Bilhete-postal enviado por Maria Celeste Leitão

Revelou-se uma verdadeira aventura desde o momento do embarque no avião em Lisboa até ao nosso regresso. Foram tantas as peripécias… o programa que comprámos teve pouco a ver com o programa em que fomos inseridos, por ter havido mudança de datas (o avião não saiu no dia programado porque de repente surgiu um nevoeiro cerrado), de voos, de percursos. Fomos incluídos no programa de um grupo de alemães, o que se revelou surpreendente, pela positiva, e nos levou a visitar sítios que de outro modo ficariam desconhecidos para nós.

O que se segue é o relato de uma das nossas muitas aventuras.

O barco saiu do Assuão, fez o percurso habitual pelo Nilo, parou em Luxor (onde normalmente terminava a viagem de cruzeiro) e continuou, deslizando suavemente, para Qena onde ficou acostado para passarmos aí a noite.

O grupo de Portugueses (nós dois e um casal com a filha de 18 anos) decidiu sair para visitar a cidade que se via da margem, antes do jantar. Fomos avisados que o dia estava a findar e seria pouco recomendável andar por nossa conta naquela terra. Mas achámos que alugando uma charrete (havia um par delas junto à margem), e regressando ainda de dia, não haveria problema. E lá fomos, alegres e orgulhosos da nossa coragem, pois fomos os únicos a sair.

Quem conduzia a charrete era um jovem egípcio que falava inglês e que logo se prontificou a acompanhar-nos numa visita à mesquita da vila, com todo o prazer.

Ao chegar à cidade havia uma multidão de gente nas ruas poeirentas, cheias de banquetas com produtos hortícolas ou carne, tudo exposto, tudo cheio de moscas, numa alegre confusão de cheiros e cores e burburinho de vozes e fumo.

Vimos muita gente a olhar para nós com ar surpreendido e nós começamos a sentirmo-nos desconfortáveis.

Parámos junto à mesquita. Tirámos os sapatos e deixámo-los junto a tantos outros, à porta. Todos pensámos que quando regressássemos não estariam lá, de certeza. Ficámos junto à porta da entrada, do lado de dentro, e percebemos que deveria estar a decorrer uma cerimónia.

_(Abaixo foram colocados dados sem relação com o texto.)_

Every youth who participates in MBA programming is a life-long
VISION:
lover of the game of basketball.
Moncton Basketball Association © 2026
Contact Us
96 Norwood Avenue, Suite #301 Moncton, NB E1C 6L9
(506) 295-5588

O guia estava a falar baixinho com alguém mas nós rapidamente percebemos que algo não estava bem. E não estava, porque surgiu um homem, com ar superior e furioso, direito a nós a apontar para a porta da rua e concluímos que não deveríamos ter entrado naquelas circunstâncias. Preocupados, procurámos os nossos sapatos, que não tinham desaparecido, e o guia levou-nos logo para a charrete, com ar apreensivo, levando-nos de volta ao barco.

O sol estava a pôr-se e o ar estava sereno, e nós a respirar fundo e a usufruir da paisagem inóspita. De repente, ainda distante do cais, surgiram, dos arbustos, dois homens que ficaram parados no meio da estrada. O nosso guia parecia assustado e disse-nos que não podia seguir em frente, que tínhamos de descer e ir a pé para o barco. Nós dissemos que não, que tínhamos pago a viagem de ida e volta e que ele tinha mesmo de nos levar. A mão do meu marido segurava a minha com força e transpirava. O meu coração galopava. Só pensava que não havia de ser nada, que tudo correria bem. Afinal nós éramos 3 homens e 3 mulheres…

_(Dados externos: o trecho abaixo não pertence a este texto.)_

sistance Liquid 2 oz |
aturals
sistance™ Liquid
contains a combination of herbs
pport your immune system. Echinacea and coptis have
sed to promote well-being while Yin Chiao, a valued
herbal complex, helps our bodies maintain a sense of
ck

Não sei o que aconteceu, se houve troca de olhares entre o condutor e os aparentes “salteadores”, ou o que quer pudesse ter sido, mas continuámos, em modo acelerado, e os desconhecidos desviaram-se do meio da estrada e nós passámos sem para eles olhar…

Os últimos metros a pé até ao barco foram os mais longos da minha vida e eu tive a sensação nítida que um anjo teria estado a proteger-nos nas “longas” horas do curto percurso.